▶ _TEXTO DEL EJERCICIO_:
────
Se trata de un modus operandi más que conocido. Reducida su influencia social en el ágora pública y en las instituciones del Estado, la jerarquía de la Iglesia Católica acude a la presión para imponer sus peculiares criterios sobre la sociedad y el Estado. Se habla de la “jerarquía de la Iglesia Católica” porque dicha Iglesia es bastante más que su cúpula gobernante. Se habla de Iglesia Católica porque en el mundo –y en nuestro país, Dios sea loado– hay muchas otras iglesias (incluso muchas otras iglesias cristianas) que la Apostólica Romana. Pero, en el lenguaje coloquial de los argentinos y aun en sus expresiones mediáticas más cultivadas, se llama “Iglesia” a la jerarquía cupular de la Iglesia de Roma. El poder –decía Humpty Dumpty– es llamar a las cosas como uno quiere. O aun mejor, lograr que otros las llamen como uno quiere.
En otros terrenos no le va tan bien a “la Iglesia” que viene pagando en el terreno social, y en el mundo de los pobres tan luego, una dualidad creciente. Su severidad hacia los defectos de la gente común, su regresividad en materia de costumbres, su falta de calidez humana contrastan con su cercanía a los poderes fácticos y con los modos monárquicos y distantes de sus dignatarios. Por eso, otras vertientes de credos cristianos le viene disputando con creciente éxito el universo de los humildes, a fuerza de ser más cercanos, más alegres, más coloquiales, a su modo más humildes. Se los suele llamar “protestantes” que es otro triunfo retórico de “la Iglesia”, que fue quien los denominó así. En rigor son otros cristianos.
En los hechos la jerarquía de la Iglesia argentina ha funcionado como un aliado de los peores statu quo, como un freno al cambio, como un ombudsman de la reacción. No debe asombrar, entonces, que el establishment cultural y mediático le atribuya a “la Iglesia” un predicamento moral superior y repita con ensoñación sus diatribas contra los gobiernos democráticos.
Sólo los poderes establecidos pueden hacer, tan alegremente, abstracción de la tétrica actuación eclesial de cara al terrorismo de Estado (que fue impiadoso y criminal con muchos cristianos de base y con sacerdotes cabalmente comprometidos) y su enorme falta de autocrítica. Poco ha dicho la jerarquía sobre su complicidad, nada ha sancionado a los pastores perversos que bendijeron la tortura y los asesinatos. Y se ha privado de honrar debidamente a los mártires católicos asesinado por la dictadura. Tampoco ha dado respuesta, mucho menos sanción, a las denuncias contra sacerdotes acusados de cometer delitos sexuales. Los modos inquisitoriales se reservan al mundo exterior, para adentro todo es piedad.
────
▶ _DATOS PROPORCIONADOS_:
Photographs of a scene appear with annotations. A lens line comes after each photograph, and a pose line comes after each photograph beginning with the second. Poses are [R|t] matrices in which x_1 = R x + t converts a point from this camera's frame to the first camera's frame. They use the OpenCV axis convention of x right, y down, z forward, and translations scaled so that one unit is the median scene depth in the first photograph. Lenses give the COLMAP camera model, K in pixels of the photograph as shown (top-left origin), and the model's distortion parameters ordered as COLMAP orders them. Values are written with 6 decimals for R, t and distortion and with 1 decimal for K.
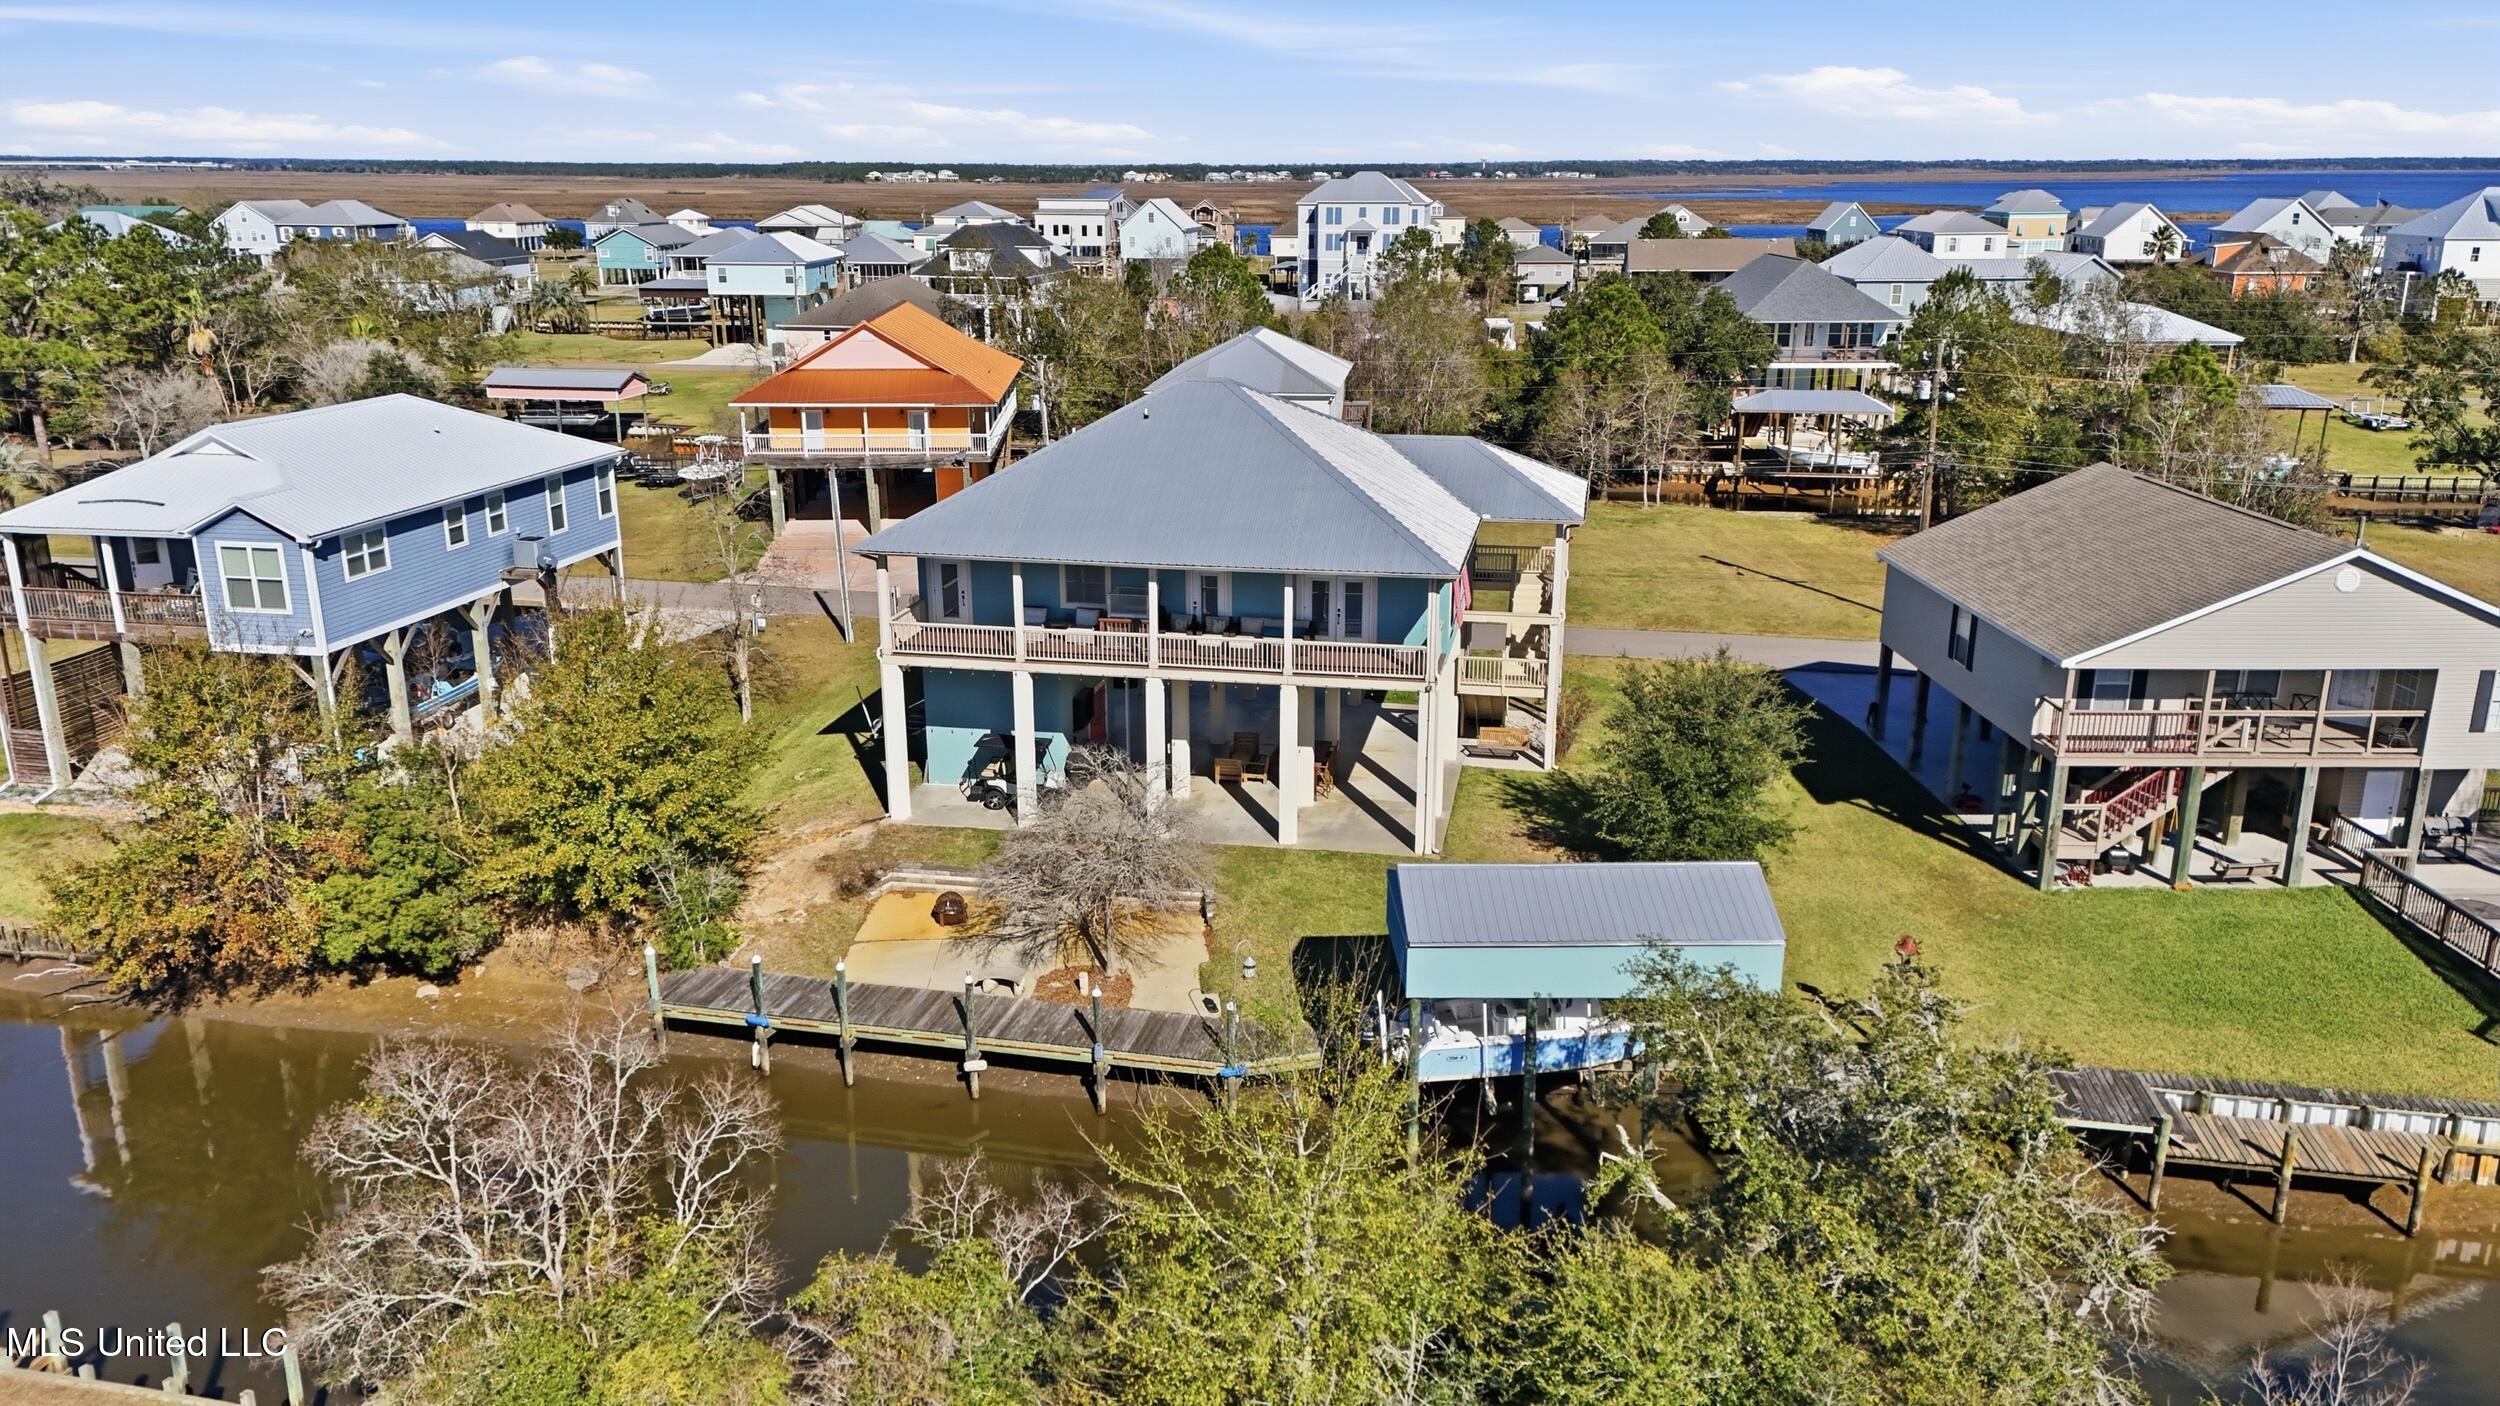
lens RADIAL K [[1840.0, 0, 1249.4], [0, 1840.0, 700.0], [0, 0, 1]] dist [0.050776, -0.036984]
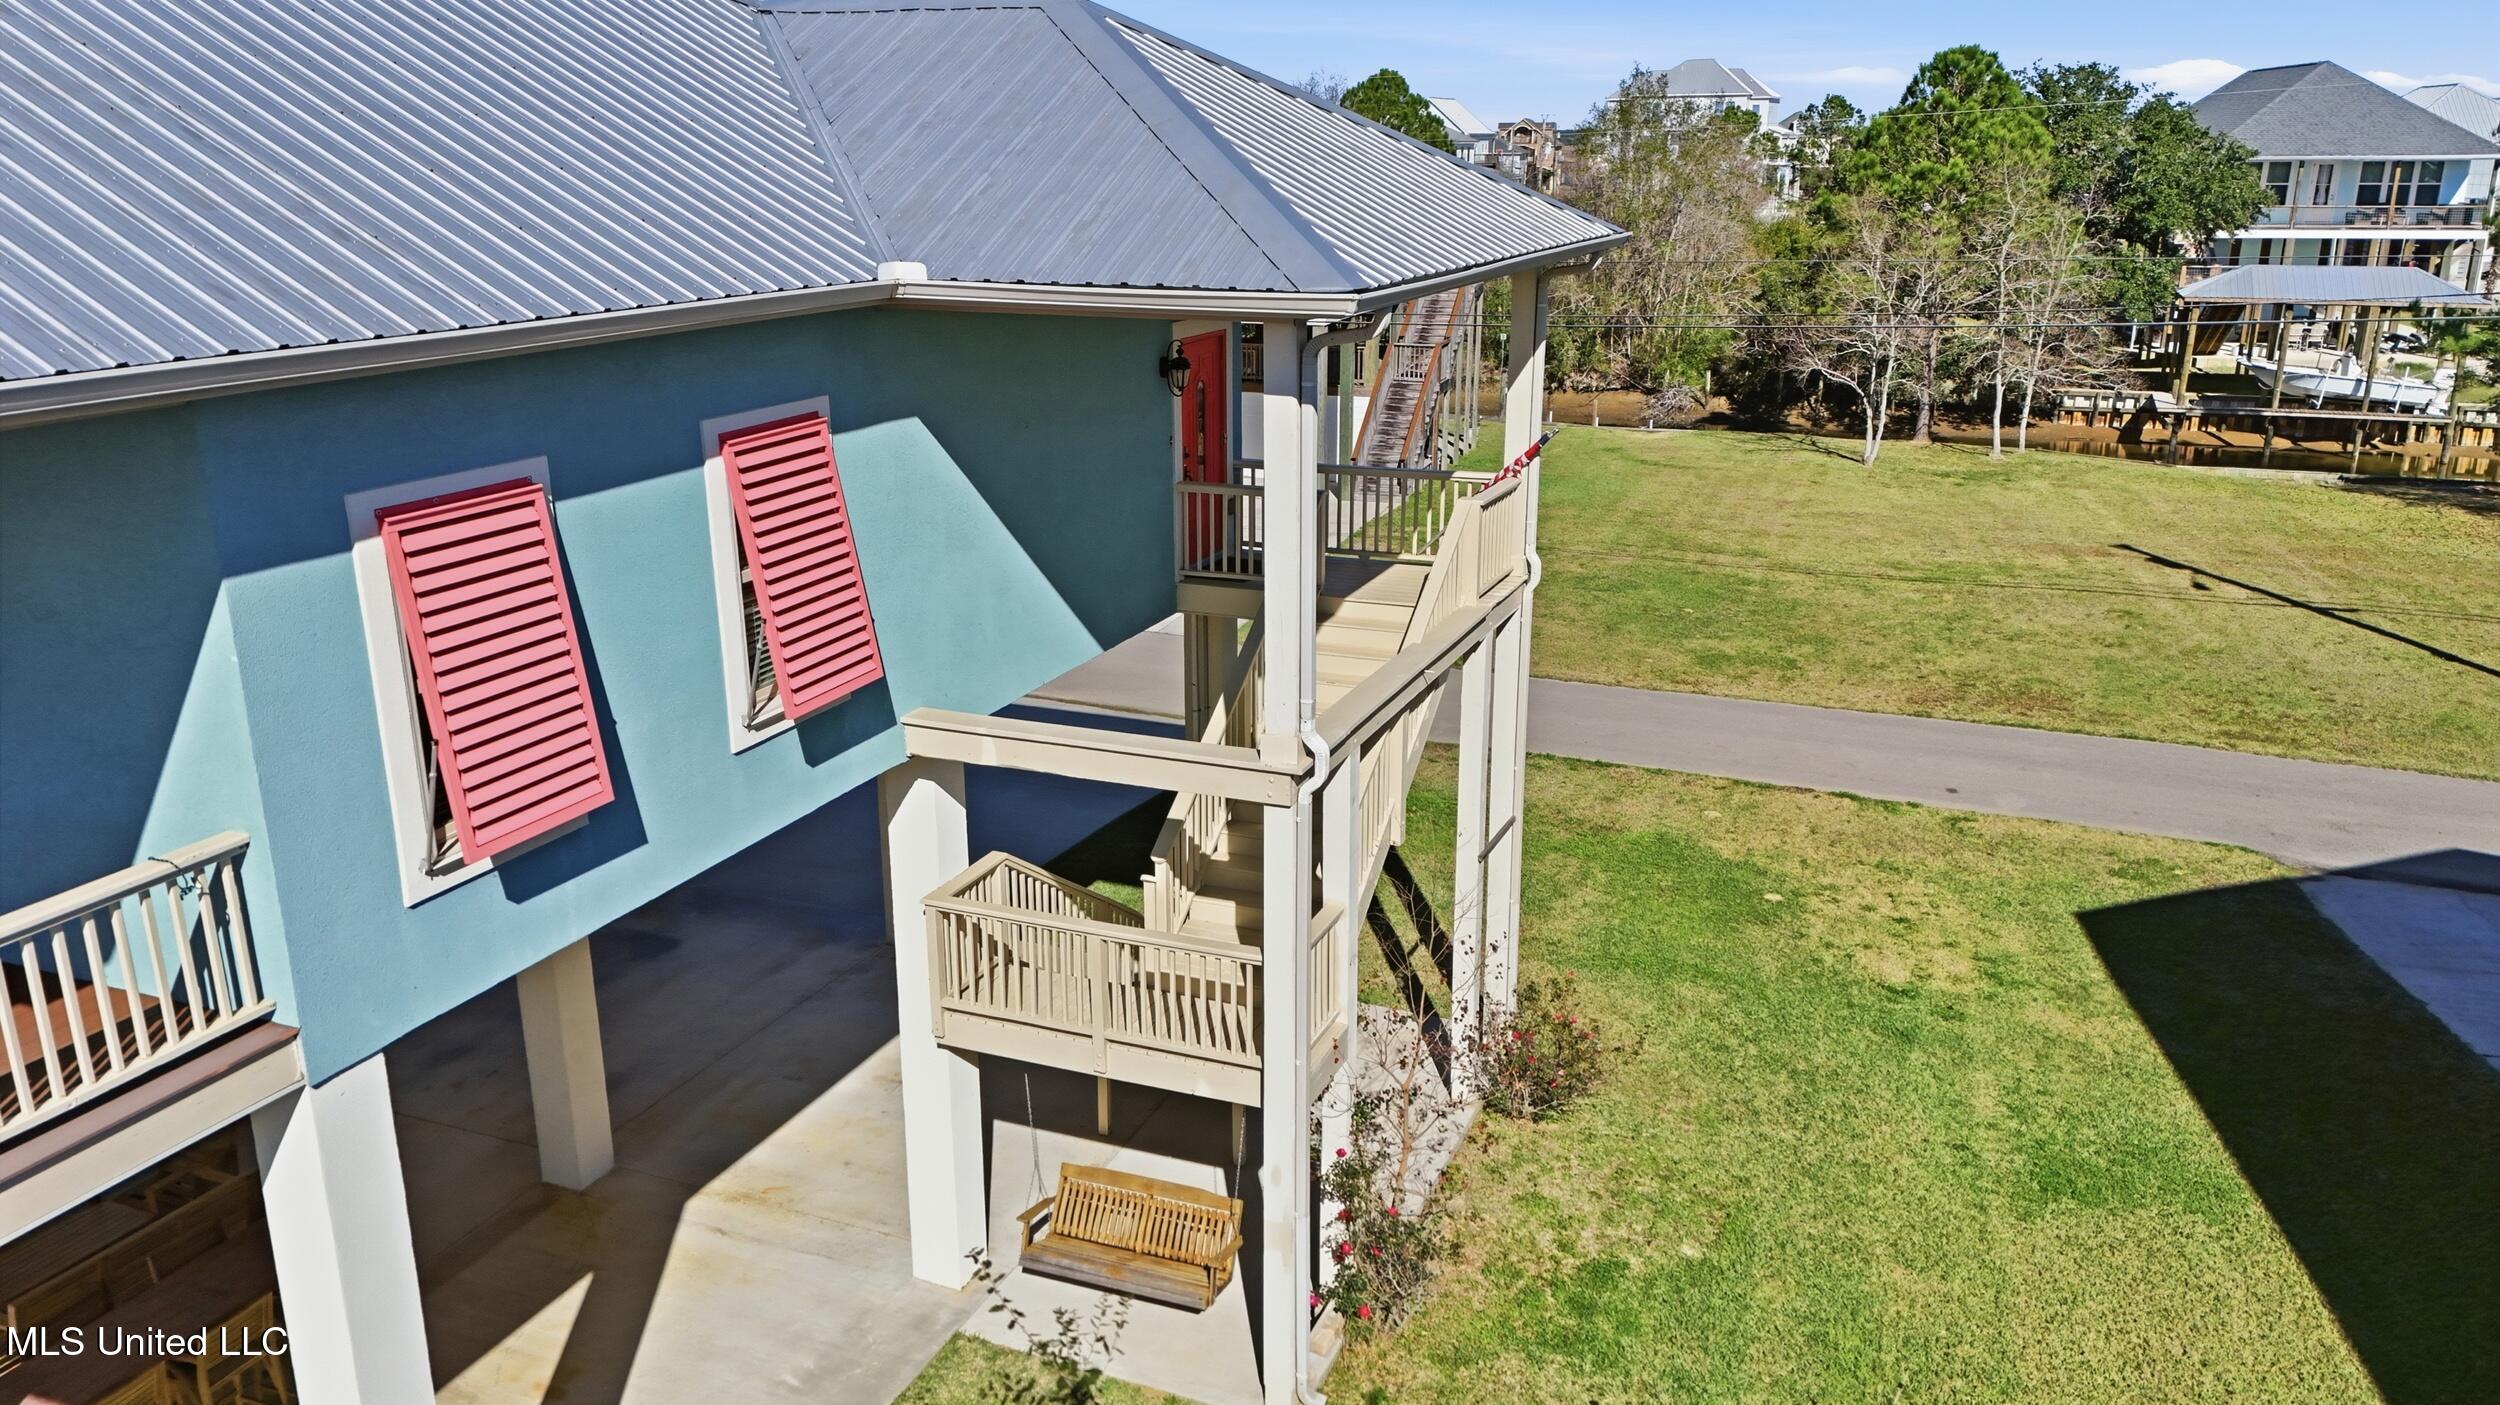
lens RADIAL K [[1840.0, 0, 1257.7], [0, 1840.0, 700.7], [0, 0, 1]] dist [0.050776, -0.036984]
pose [[0.980427, 0.048318, -0.190861, 0.093928], [-0.046174, 0.998810, 0.015671, -0.026318], [0.191391, -0.006551, 0.981492, 0.363136]]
────
▶ _CONSIGNA_:
Transcribe sin cambios el fragmento del texto sobre la jerarquía de la Iglesia Católica que empieza en "Sólo los poderes" y termina en "todo es piedad.".

▶ _ESPACIO DE RESPUESTA_:
Sólo los poderes establecidos pueden hacer, tan alegremente, abstracción de la tétrica actuación eclesial de cara al terrorismo de Estado (que fue impiadoso y criminal con muchos cristianos de base y con sacerdotes cabalmente comprometidos) y su enorme falta de autocrítica. Poco ha dicho la jerarquía sobre su complicidad, nada ha sancionado a los pastores perversos que bendijeron la tortura y los asesinatos. Y se ha privado de honrar debidamente a los mártires católicos asesinado por la dictadura. Tampoco ha dado respuesta, mucho menos sanción, a las denuncias contra sacerdotes acusados de cometer delitos sexuales. Los modos inquisitoriales se reservan al mundo exterior, para adentro todo es piedad.